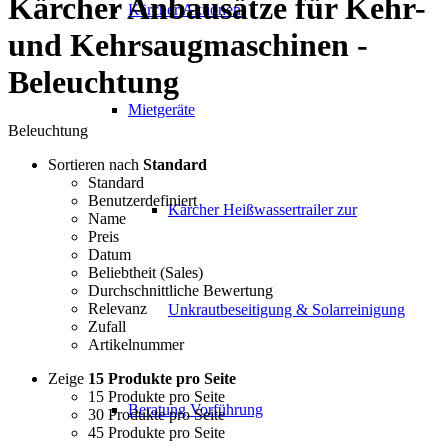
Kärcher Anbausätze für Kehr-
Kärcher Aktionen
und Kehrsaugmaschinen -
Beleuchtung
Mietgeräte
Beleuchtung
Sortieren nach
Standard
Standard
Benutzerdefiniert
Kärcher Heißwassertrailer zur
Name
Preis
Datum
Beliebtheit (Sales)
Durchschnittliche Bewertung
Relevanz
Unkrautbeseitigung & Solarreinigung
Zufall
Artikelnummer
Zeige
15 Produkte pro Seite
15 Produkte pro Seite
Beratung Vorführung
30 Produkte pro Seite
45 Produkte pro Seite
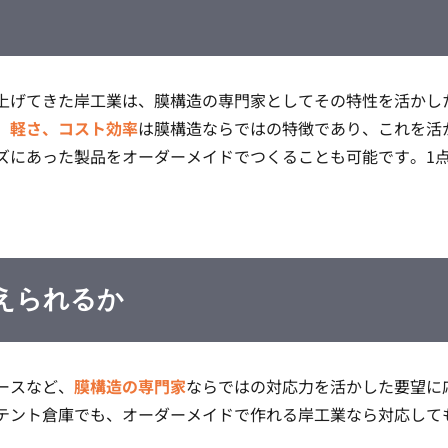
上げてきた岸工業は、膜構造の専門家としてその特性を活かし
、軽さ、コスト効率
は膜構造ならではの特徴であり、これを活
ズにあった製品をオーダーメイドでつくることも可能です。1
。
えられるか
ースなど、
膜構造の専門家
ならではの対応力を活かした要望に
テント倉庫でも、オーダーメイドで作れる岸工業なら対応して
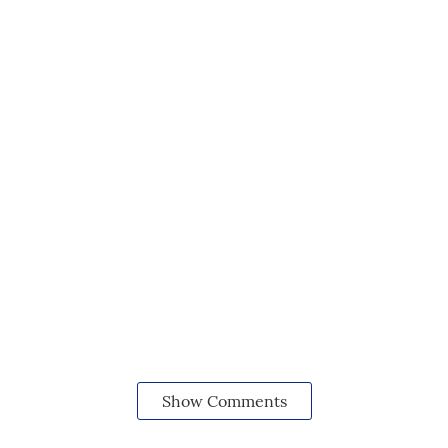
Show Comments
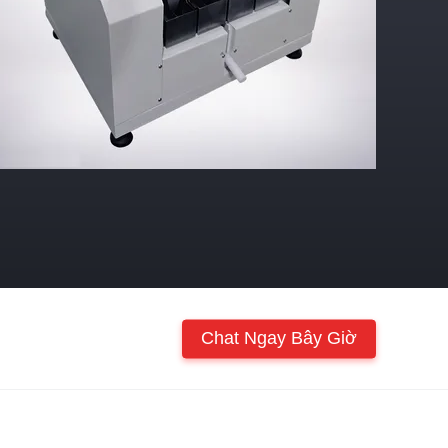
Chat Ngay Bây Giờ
____
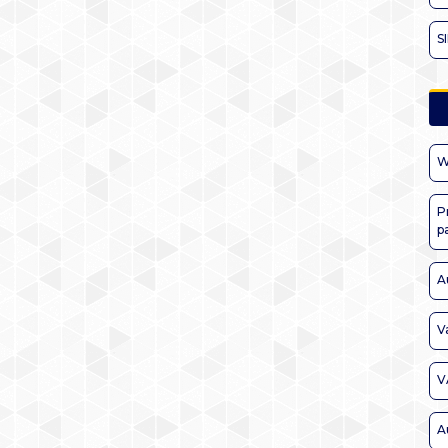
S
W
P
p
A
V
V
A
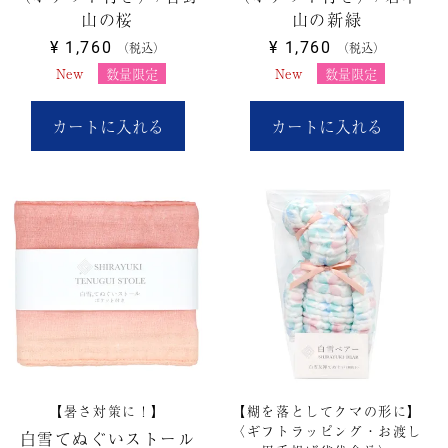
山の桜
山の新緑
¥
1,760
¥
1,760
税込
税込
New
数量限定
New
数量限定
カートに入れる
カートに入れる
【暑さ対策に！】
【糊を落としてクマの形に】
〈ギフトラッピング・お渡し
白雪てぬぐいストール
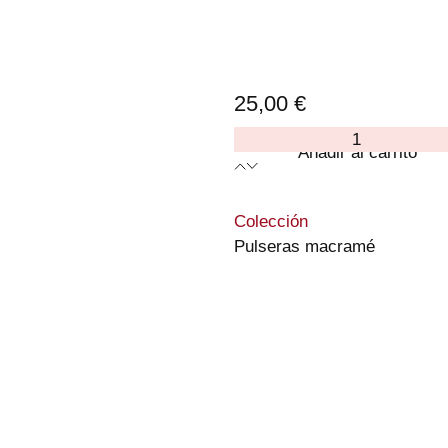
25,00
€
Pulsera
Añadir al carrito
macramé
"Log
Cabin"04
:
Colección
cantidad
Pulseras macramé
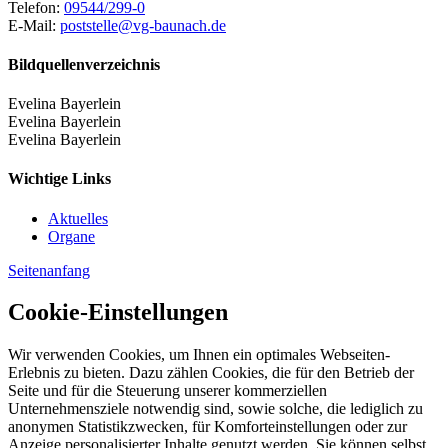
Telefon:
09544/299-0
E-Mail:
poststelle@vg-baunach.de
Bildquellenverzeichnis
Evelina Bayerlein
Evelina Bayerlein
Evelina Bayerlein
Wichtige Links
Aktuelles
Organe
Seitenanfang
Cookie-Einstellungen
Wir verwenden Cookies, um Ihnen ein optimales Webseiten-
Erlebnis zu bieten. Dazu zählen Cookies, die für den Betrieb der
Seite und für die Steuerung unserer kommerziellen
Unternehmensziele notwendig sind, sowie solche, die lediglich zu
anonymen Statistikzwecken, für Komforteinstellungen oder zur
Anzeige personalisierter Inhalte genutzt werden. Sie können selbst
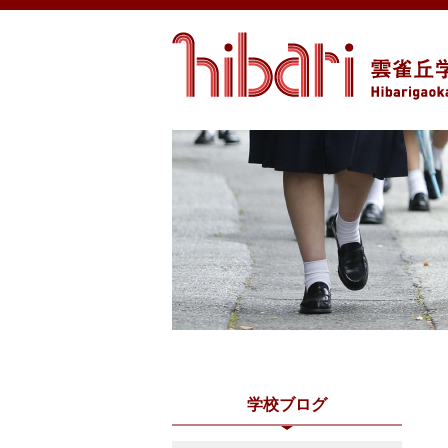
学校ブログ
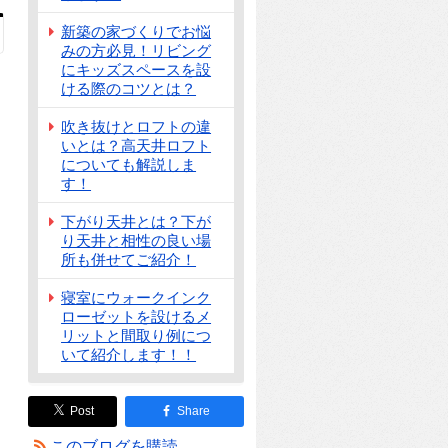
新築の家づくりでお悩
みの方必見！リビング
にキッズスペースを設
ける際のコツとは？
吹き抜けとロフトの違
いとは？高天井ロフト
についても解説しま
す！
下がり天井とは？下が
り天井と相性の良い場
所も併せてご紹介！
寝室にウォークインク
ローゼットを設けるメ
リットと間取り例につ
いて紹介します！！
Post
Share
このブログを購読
____
» To-do item: Can you copy out the part of the rows that opens with the line containing "上げてきた岸工業は、膜構造の専門家としてその特性を活かし" and closes with the line containing "Show Comments", with both of those lines included and the pictures left out?

» Task answer:
上げてきた岸工業は、膜構造の専門家としてその特性を活かし
、軽さ、コスト効率
は膜構造ならではの特徴であり、これを活
ズにあった製品をオーダーメイドでつくることも可能です。1
。
えられるか
ースなど、
膜構造の専門家
ならではの対応力を活かした要望に
テント倉庫でも、オーダーメイドで作れる岸工業なら対応して
Show Comments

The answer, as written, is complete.